Exacerbated by the slow publishing of All Star Batman Robin has been in the car with Batman for 11 months of my life. And don't think it's just a publishing issue: even monthly, four issues is a long time to keep your two title characters in a car. Miller intended this. Drawing attention to the gap, Batman has grown stubble between issue one and two, though surely very little time has passed. That's how much of a man he is. Hilarious. Miller's jacks up his already famously hyper-masculine characters.
The writing is not just repetitive, its absurdly repetitive. To quote from the first issue (copying the book's repetitions rather than repeating myself), Robin says "They're always there for me. They always catch me. Mom and dad. They always catch me. They're always there for me. They're always there for me." The identical sound of "They're" and "there" makes it much worse; this is intentional. In the next scene Vicki Vale says "I'm having a date with Bruce Wayne. I'm having a date with Bruce Wayne. I'm having a date with Bruce Wayne. I'm having a date with Bruce Wayne. How cool is that? I'm having a date with Bruce Wayne. How cool is that?" Cut back to Robin: "They're always there for me. They always catch me." Cut to Vale: "I'm having a date with Bruce Wayne. Hot Damn." Miller wrote those words on paper before they were put in word balloons in the comic books. Try typing them out on Word, as I just did, and you will see that no one can write like that and intend it to be taken seriously.

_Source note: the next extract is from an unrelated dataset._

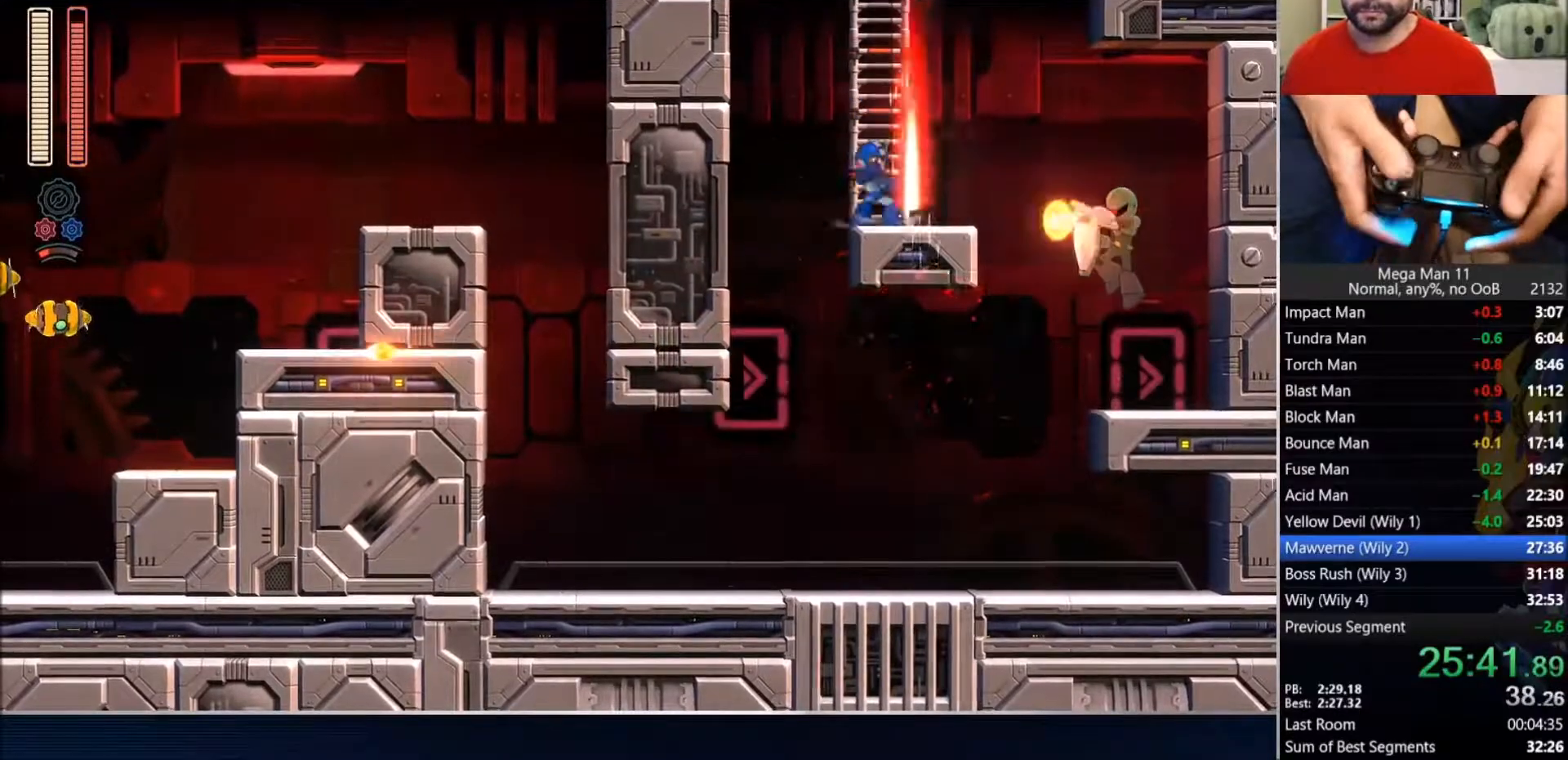
{"dt_ms": 500, "buttons": ["DPAD_UP"], "left_stick": "center", "right_stick": "center", "events": [[17, "CROSS", "up"], [267, "DPAD_UP", "down"]]}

Miller knows what he is doing (which should not surprise anyone who has read Dark Knight Returns).
/End excerpt
Okay, sorry for the long bit, but I think Klock's got an excellent point. (He's a lit critic and professor who wrote "How to Read Superhero Comics and Why". I'm not saying that makes him the end authority, but I do happen to agree with him.)
Oh, and I still feel the portrayal of WW is worse (much worse and more derogatory) in WW: BN than Miller's treatment from the eight pages she showed up in in ASBAR.